Convergence and the Determinants of Health Expenditures

1 Sep 2017

Health expenditures in many developed countries have grown faster than their national incomes, meaning that the health sector consumes an increasing proportion of the overall economy. Economists have shown that the bulk of this growth is attributable to new health technologies and that the other influential factors include the aging of the population, the widespread availability of insurance, and income itself.

In their forthcoming paper in Health Economics Review, entitled “Convergence and Determinants of Health Expenditures in OECD Countries” Dr Son Nghiem (QUT) and Professor Luke Connelly (Director (Acting), CBEH) apply techniques that have been used in the international economic growth literature to test the hypothesis that health expenditures in countries with similar levels of economic development converge over time. The results on 21 Organisation of Economic Cooperation and Development (OECD) countries, over a period of 30 years, produce no evidence that health expenditures do converge overall. There is, however, evidence of convergence in three sub-groups of these countries.

The results of their research suggest that the explanations and predictions of economic growth based on existing models are unlikely to be affected by convergence.
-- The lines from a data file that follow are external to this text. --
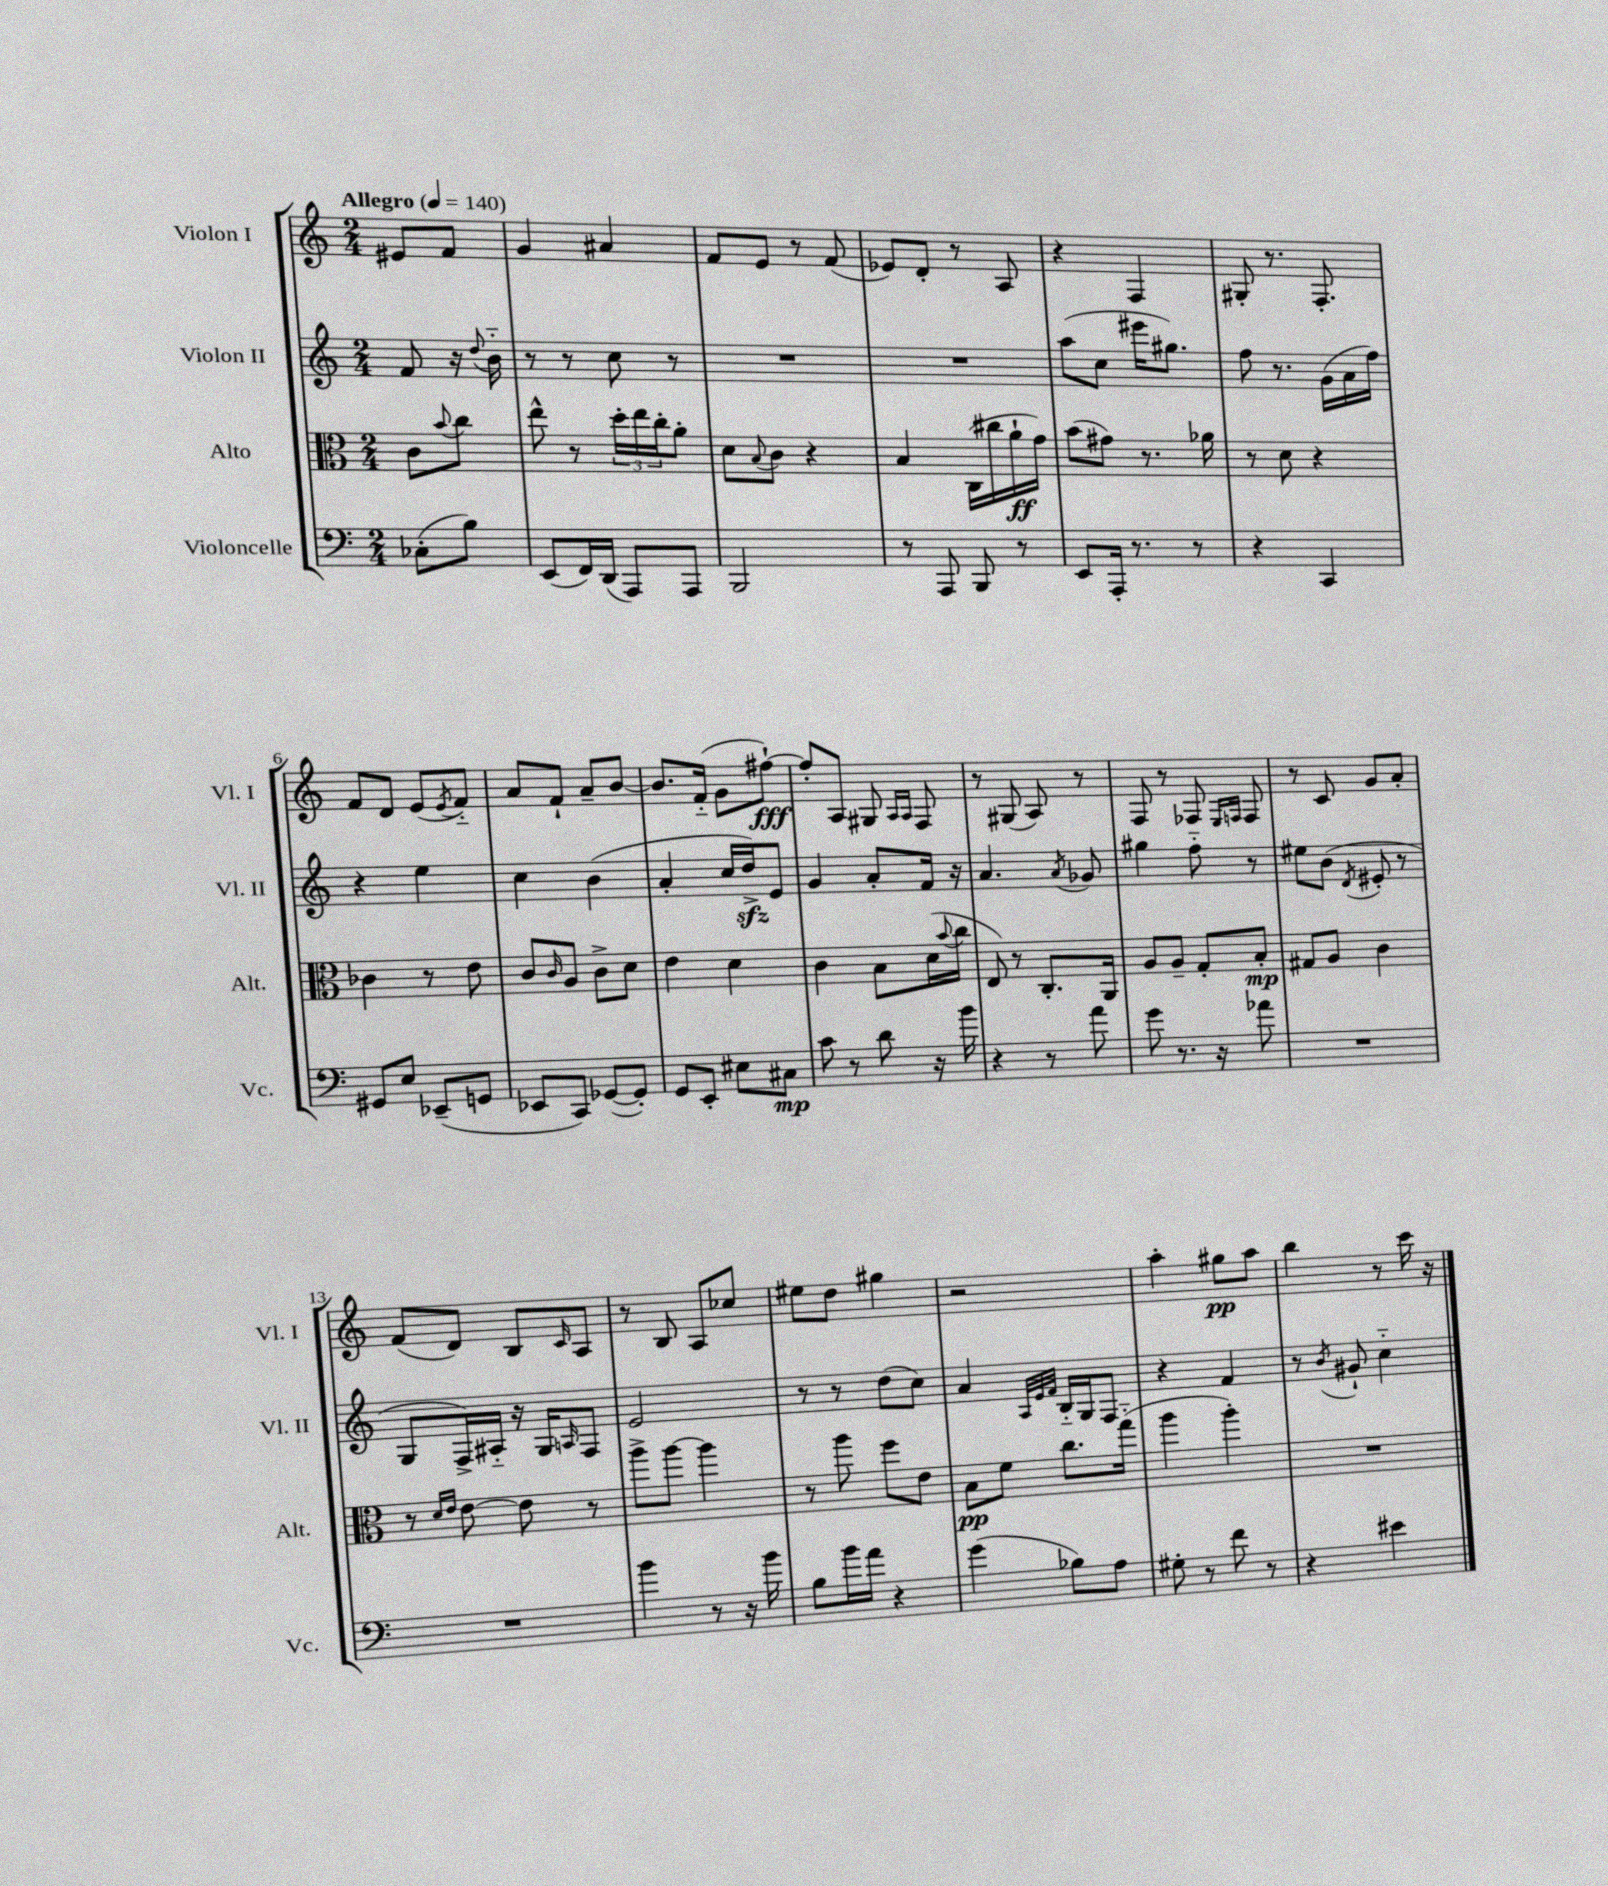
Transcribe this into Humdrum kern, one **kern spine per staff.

**kern	**dynam	**kern	**dynam	**kern	**kern	**dynam
*part4	*part4	*part3	*part3	*part2	*part1	*part1
*staff4	*staff4	*staff3	*staff3	*staff2	*staff1	*staff1
*I"Violoncelle	*	*I"Alto	*	*I"Violon II	*I"Violon I	*
*I'Vc.	*	*I'Alt.	*	*I'Vl. II	*I'Vl. I	*
*clefF4	*	*clefC3	*	*clefG2	*clefG2	*
*k[]	*	*k[]	*	*k[]	*k[]	*
*M2/4	*	*M2/4	*	*M2/4	*M2/4	*
*MM140	*	*MM140	*	*MM140	*MM140	*
=	=	=	=	=	=	=
!	!	!	!	!	!LO:TX:a:B:t=Allegro	!
(8C-X'\L	.	8c\L	.	8f/	8e#X/L	.
.	.	8qqb/	.	.	.	.
8B\J)	.	8cc\J	.	16r	8f/J	.
.	.	.	.	8qqdd/	.	.
.	.	.	.	16b\	.	.
=1	=1	=1	=1	=1	=1	=1
(8EE/L	.	8ee^^\	.	8r	4g/	.
16FF/L)	.	8r	.	8r	.	.
(16DD/JJ	.	.	.	.	.	.
8AAA/L)	.	24dd'\LL	.	8cc\	4a#X/	.
.	.	24ee\	.	.	.	.
.	.	24cc'\J	.	.	.	.
8AAA/J	.	8a'\J	.	8r	.	.
=2	=2	=2	=2	=2	=2	=2
2BBB/	.	8d\L	.	2r	8f/L	.
.	.	8qqB/	.	.	.	.
.	.	8c\J	.	.	8e/J	.
.	.	4r	.	.	8r	.
.	.	.	.	.	(8f/	.
=3	=3	=3	=3	=3	=3	=3
8r	.	4B/	.	2r	8e-X/L)	.
8AAA/	.	.	.	.	8d'/J	.
8BBB/	.	(16C\LL	.	.	8r	.
.	.	16cc#X\	.	.	.	.
8r	.	16a`\	ff	.	8A/	.
.	.	16g\JJ)	.	.	.	.
=4	=4	=4	=4	=4	=4	=4
8EE/L	.	(8b\L	.	(8aa\L	4r	.
16AAA'/Jk	.	8g#X\J)	.	8cc\J	.	.
8.r	.	.	.	.	.	.
.	.	8.r	.	16eee#X\KL	4F/	.
.	.	.	.	8.gg#X\J)	.	.
8r	.	.	.	.	.	.
.	.	16a-X\	.	.	.	.
=5	=5	=5	=5	=5	=5	=5
4r	.	8r	.	8ff\	8G#X'/	.
.	.	8d\	.	8.r	8.r	.
4CC/	.	4r	.	.	.	.
.	.	.	.	(16g\LL	8.F'/	.
.	.	.	.	16a\	.	.
.	.	.	.	16ff\JJ)	.	.
!!LO:LB:g=z
=6	=6	=6	=6	=6	=6	=6
8GG#X/L	.	4c-X\	.	4r	8f/L	.
8E/J	.	.	.	.	8d/J	.
(8EE-X~/L	.	8r	.	4ee\	(8e/L	.
.	.	.	.	.	8qe/	.
8GGn/J	.	8e\	.	.	8f/J)	.
=7	=7	=7	=7	=7	=7	=7
8EE-X/L	.	8c/L	.	4cc\	8a/L	.
.	.	16qqc/	.	.	.	.
8CC/J)	.	8A/J	.	.	8f`/J	.
([8GG-X/L	.	8c^\L	.	(4b\	8a~/L	.
8GG-'/J])	.	8d\J	.	.	[8b/J	.
=8	=8	=8	=8	=8	=8	=8
8GG/L	.	4e\	.	4a'/	8.b/L]	.
8EE'/J	.	.	.	.	.	.
.	.	.	.	.	(16f/Jk	.
8E#X\L	.	4d\	.	16cc/LL	8g\L	.
.	.	.	.	16ddzz^/J)	.	.
8C#X\J	mp	.	.	8e/J	[8ff#X`\J)	fff
=9	=9	=9	=9	=9	=9	=9
8c\	.	4c\	.	4g/	8ff#'/L]	.
8r	.	.	.	.	8A/J	.
8d\	.	8B\L	.	8a'/L	8G#X/	.
.	.	.	.	.	16qqA/LL	.
.	.	.	.	.	16qqA/JJ	.
16r	.	(16d\L	.	16f/Jk	8F/	.
.	.	8qqb/	.	.	.	.
16b\	.	16cc\JJ	.	16r	.	.
=10	=10	=10	=10	=10	=10	=10
4r	.	8E/)	.	4.a/	8r	.
.	.	8r	.	.	(8G#X/	.
8r	.	8.C'/L	.	.	8A/)	.
.	.	.	.	8qa/	.	.
8a\	.	.	.	8g-X/	8r	.
.	.	16AA/Jk	.	.	.	.
=11	=11	=11	=11	=11	=11	=11
8g\	.	8A/L	.	4gg#X\	8F/	.
8.r	.	8A~/J	.	.	8r	.
.	.	8G'/L	.	8ff\	8F-X/	.
16r	.	.	.	.	.	.
.	.	.	.	.	16qqE/LL	.
.	.	.	.	.	16qqFn/JJ	.
8a-X\	.	8B'/J	mp	8r	8F/	.
=12	=12	=12	=12	=12	=12	=12
2r	.	8G#X/L	.	8ee#X\L	8r	.
.	.	8A/J	.	(8b\J	8c/	.
.	.	.	.	8qd/	.	.
.	.	4c\	.	8e#X'/	8g/L	.
.	.	.	.	8r	8a'/J	.
!!LO:LB:g=z
=13	=13	=13	=13	=13	=13	=13
2r	.	8r	.	8G/L	(8f/L	.
.	.	16qqd/LL	.	.	.	.
.	.	16qqe/JJ	.	.	.	.
.	.	[8e\	.	16F^/L)	8d/J)	.
.	.	.	.	16A#X/JJ	.	.
.	.	8e\]	.	16r	8B/L	.
.	.	.	.	16G/KL	.	.
.	.	.	.	16qqAn/	16qqc/	.
.	.	8r	.	8F/J	8A/J	.
=14	=14	=14	=14	=14	=14	=14
4b\	.	8aa^\L	.	2e/	8r	.
.	.	[8aa\J	.	.	8B/	.
8r	.	4aa\]	.	.	8A/L	.
16r	.	.	.	.	8cc-X/J	.
16b\	.	.	.	.	.	.
=15	=15	=15	=15	=15	=15	=15
8B\L	.	8r	.	8r	8ee#X\L	.
16b\L	.	8aa\	.	8r	8dd\J	.
16a\JJ	.	.	.	.	.	.
4r	.	8ff\L	.	(8dd\L	4gg#X\	.
.	.	8e\J	.	8cc\J)	.	.
=16	=16	=16	=16	=16	=16	=16
(4g\	.	8B\L	pp	4a/	2r	.
.	.	8f\J	.	.	.	.
.	.	.	.	32qqA/LLL	.	.
.	.	.	.	32qqe/	.	.
.	.	.	.	32qqf/JJJ	.	.
8B-X\L)	.	8.cc\L	.	16B/LL	.	.
.	.	.	.	16G/J	.	.
8A\J	.	.	.	8F/J	.	.
.	.	(16gg\Jk	.	.	.	.
=17	=17	=17	=17	=17	=17	=17
8G#X'\	.	4aa\	.	4r	4aa'\	.
8r	.	.	.	.	.	.
8f\	.	4aa'\)	.	4f/	8gg#X\L	pp
8r	.	.	.	.	8aa\J	.
=18	=18	=18	=18	=18	=18	=18
4r	.	2r	.	8r	4bb\	.
.	.	.	.	8qb/	.	.
.	.	.	.	8g#X`/	.	.
4e#X\	.	.	.	4cc\	8r	.
.	.	.	.	.	16ccc\	.
.	.	.	.	.	16r	.
==	==	==	==	==	==	==
*-	*-	*-	*-	*-	*-	*-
The reason this result is important is that it suggests that policy-makers in countries with relatively low health expenditure countries need not be concerned that international convergence will frustrate their attempts to contain health expenditures at home. It also means that policy-makers in high expenditure countries cannot afford to be complacent about expenditure control at home: microeconomic policies to contain health expenditure growth must be relied upon, because the evidence suggests that they cannot rely upon convergence to lower the trend rate of growth.